In his progress from Normandy to Hürtgen Forest to the Battle of the Bulge to the liberation of a subcamp of Dachau, Salinger, who had no “boyish illusions” about war, undoubtedly saw scenes as disturbing or worse than the ones recounted by Fussell. Rather than letting the sight of murdered children on the battlefield suggest a view of life based on the notion that “everything you touch is going to be defeated by time,” the unique sensibility Salinger developed in the years following the war enabled him to turn the battlefield into the field his creation Holden Caulfield describes to his sister Phoebe as he tells her he wants to be the person who stands on the edge of a cliff near a “big field of rye” where “thousands of kids” are playing: ‘What I have to do, I have to catch everybody if they start to go over the cliff …. That’s all I’d do all day.
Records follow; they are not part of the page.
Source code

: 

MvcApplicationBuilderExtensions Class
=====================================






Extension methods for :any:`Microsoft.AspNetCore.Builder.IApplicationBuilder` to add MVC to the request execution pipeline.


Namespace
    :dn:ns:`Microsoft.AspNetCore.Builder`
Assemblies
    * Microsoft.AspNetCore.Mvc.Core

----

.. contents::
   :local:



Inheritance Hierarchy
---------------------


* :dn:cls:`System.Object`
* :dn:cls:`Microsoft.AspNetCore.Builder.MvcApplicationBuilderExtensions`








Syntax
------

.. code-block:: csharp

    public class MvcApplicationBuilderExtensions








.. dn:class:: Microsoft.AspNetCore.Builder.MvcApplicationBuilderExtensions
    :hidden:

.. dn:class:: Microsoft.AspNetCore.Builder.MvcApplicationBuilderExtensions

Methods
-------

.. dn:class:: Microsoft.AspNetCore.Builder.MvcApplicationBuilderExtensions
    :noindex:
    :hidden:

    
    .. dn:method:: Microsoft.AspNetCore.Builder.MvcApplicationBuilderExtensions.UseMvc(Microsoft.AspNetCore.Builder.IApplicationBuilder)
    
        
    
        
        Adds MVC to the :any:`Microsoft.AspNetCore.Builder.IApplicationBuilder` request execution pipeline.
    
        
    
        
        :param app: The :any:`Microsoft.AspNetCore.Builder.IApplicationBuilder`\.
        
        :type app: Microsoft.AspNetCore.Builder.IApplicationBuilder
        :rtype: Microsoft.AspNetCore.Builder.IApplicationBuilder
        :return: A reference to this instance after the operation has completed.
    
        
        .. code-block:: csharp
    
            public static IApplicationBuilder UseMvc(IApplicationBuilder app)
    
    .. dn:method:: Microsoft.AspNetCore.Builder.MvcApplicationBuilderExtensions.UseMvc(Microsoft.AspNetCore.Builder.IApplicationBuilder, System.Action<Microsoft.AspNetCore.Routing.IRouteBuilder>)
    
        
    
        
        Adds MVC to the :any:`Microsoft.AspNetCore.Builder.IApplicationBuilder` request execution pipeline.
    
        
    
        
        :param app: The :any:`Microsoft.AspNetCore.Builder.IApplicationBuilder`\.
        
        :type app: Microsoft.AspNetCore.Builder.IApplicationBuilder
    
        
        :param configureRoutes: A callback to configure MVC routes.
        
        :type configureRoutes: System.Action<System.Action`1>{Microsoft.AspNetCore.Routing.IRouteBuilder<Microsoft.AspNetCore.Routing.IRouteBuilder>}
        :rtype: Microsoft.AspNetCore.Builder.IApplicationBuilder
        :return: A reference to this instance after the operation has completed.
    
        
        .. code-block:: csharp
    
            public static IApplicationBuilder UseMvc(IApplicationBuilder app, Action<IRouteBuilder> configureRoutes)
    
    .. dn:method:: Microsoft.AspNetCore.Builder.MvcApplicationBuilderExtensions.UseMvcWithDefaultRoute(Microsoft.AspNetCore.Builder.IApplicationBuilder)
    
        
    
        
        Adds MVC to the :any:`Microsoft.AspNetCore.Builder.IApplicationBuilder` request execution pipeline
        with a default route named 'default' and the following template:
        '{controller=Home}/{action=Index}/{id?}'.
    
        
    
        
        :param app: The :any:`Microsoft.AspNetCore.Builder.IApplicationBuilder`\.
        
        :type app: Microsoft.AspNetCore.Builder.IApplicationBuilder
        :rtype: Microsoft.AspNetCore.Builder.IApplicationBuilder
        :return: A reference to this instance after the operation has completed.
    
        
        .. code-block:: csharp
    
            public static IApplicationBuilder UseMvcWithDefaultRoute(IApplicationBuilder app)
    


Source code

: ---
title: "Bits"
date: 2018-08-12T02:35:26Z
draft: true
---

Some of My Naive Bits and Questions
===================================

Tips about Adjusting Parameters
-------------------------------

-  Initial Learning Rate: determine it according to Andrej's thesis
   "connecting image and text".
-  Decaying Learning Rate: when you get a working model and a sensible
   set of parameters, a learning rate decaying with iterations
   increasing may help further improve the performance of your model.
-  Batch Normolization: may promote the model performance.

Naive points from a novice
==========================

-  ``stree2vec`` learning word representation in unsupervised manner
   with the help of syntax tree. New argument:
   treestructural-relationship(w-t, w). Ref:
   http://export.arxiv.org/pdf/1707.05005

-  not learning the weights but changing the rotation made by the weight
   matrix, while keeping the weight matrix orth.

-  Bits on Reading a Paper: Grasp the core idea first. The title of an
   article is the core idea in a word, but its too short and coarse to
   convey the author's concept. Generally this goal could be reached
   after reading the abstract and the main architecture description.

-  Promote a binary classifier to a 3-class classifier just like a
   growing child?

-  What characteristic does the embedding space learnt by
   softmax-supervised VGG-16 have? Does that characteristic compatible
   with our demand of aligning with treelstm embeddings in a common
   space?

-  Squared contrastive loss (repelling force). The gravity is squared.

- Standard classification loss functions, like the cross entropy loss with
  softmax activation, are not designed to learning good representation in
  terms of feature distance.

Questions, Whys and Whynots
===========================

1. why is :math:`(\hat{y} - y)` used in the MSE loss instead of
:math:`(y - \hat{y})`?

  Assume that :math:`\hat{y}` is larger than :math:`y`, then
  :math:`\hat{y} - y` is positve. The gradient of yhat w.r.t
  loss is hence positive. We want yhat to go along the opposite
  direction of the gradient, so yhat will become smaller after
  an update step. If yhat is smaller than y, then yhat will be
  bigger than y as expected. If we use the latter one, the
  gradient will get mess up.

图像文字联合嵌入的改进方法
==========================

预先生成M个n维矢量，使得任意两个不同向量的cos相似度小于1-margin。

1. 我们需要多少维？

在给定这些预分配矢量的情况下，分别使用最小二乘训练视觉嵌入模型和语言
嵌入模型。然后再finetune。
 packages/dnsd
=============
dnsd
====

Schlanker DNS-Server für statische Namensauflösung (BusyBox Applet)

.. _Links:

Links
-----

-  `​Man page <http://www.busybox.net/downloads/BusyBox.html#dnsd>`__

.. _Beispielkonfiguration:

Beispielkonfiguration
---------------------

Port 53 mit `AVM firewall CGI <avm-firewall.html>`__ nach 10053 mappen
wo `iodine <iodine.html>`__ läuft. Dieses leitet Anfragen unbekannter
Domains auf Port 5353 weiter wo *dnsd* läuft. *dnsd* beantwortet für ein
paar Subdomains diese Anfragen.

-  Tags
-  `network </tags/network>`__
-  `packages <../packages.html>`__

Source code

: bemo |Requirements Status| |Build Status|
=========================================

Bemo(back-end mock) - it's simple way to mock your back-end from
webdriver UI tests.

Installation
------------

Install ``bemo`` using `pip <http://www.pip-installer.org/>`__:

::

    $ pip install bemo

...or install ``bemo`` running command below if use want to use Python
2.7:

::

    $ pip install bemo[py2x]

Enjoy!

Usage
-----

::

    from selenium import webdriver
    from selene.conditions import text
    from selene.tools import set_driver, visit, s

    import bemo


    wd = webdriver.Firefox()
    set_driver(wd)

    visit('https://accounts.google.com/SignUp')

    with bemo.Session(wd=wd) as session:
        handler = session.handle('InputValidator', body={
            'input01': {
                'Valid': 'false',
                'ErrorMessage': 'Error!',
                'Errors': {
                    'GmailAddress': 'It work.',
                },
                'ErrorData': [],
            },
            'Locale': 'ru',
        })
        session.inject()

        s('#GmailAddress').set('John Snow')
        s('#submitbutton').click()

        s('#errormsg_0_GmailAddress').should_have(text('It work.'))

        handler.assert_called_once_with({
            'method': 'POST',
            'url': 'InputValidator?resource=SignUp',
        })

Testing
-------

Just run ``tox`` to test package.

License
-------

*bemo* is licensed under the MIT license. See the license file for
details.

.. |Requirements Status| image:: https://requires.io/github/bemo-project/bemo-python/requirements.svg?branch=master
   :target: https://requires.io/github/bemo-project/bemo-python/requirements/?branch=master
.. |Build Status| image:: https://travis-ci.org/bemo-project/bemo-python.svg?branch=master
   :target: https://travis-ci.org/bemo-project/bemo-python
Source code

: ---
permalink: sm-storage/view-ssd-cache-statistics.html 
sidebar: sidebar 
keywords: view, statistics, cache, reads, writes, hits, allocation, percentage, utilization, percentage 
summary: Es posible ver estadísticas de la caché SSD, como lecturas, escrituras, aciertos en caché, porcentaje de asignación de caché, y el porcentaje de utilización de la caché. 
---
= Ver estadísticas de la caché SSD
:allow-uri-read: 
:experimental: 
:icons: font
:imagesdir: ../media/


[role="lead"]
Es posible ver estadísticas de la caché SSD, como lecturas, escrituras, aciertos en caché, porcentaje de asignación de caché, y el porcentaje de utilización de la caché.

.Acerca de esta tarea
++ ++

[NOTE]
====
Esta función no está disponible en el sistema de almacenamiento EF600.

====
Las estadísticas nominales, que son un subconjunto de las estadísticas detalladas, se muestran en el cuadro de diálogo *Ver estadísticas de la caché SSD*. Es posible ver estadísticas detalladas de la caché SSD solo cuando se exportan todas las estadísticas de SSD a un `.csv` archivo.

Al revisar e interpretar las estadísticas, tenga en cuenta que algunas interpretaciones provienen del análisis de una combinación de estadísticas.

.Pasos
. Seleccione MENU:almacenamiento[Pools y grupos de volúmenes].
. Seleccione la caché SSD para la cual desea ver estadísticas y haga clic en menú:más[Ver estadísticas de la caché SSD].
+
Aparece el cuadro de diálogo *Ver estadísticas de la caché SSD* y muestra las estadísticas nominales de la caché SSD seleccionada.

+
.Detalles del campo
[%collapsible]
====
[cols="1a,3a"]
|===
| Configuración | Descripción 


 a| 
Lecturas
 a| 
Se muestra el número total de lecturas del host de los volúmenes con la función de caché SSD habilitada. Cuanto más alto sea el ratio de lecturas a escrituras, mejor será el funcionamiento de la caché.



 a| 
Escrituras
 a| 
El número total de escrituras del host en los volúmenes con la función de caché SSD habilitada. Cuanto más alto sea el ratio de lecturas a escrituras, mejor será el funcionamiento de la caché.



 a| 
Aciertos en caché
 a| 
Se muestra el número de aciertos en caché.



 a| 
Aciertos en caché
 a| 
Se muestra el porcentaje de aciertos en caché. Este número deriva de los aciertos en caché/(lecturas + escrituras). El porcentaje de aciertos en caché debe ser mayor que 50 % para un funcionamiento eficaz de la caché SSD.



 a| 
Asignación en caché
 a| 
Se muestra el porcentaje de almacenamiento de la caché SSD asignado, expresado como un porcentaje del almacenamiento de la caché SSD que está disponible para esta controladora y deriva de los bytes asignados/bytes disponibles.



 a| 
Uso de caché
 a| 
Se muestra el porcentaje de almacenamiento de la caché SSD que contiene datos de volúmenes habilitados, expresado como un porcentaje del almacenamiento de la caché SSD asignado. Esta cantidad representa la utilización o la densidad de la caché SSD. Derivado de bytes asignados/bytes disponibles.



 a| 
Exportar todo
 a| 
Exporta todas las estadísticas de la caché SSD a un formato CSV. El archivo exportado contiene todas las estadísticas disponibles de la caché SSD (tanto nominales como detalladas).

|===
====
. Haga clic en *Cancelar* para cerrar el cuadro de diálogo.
I’d just be the catcher in the rye and all.’”
When Salinger Returns
Significantly, it was Salinger, not Fussell, who suffered from post-traumatic stress and had to be hospitalized in the summer of 1945. Out of that experience came a short story classic, “For Esmé – with Love and Squalor.” After the war, while Fussell “exploited” his endgame sense of irony in a major work of literary history, Salinger established himself as a major literary force with The Catcher in the Rye, Nine Stories (retitled For Esmé – with Love and Squalor in England), and the Glass family stories, including the as-yet-unpublished ones written after 1965. If one day Salinger’s heirs release those stories into the world, I’ll feel like Staff-Sergeant X in “For Esmé,” only instead of Esmé’s dead fathers’s watch with its broken crystal, I’ll be holding a copy of the Salinger Returns issue of The New Yorker and unlike X, who hasn’t the courage to wind the watch to find out if it works, I’ll start reading, “suddenly, almost ecstatically,” knowing that if Salinger wrote it, it will work.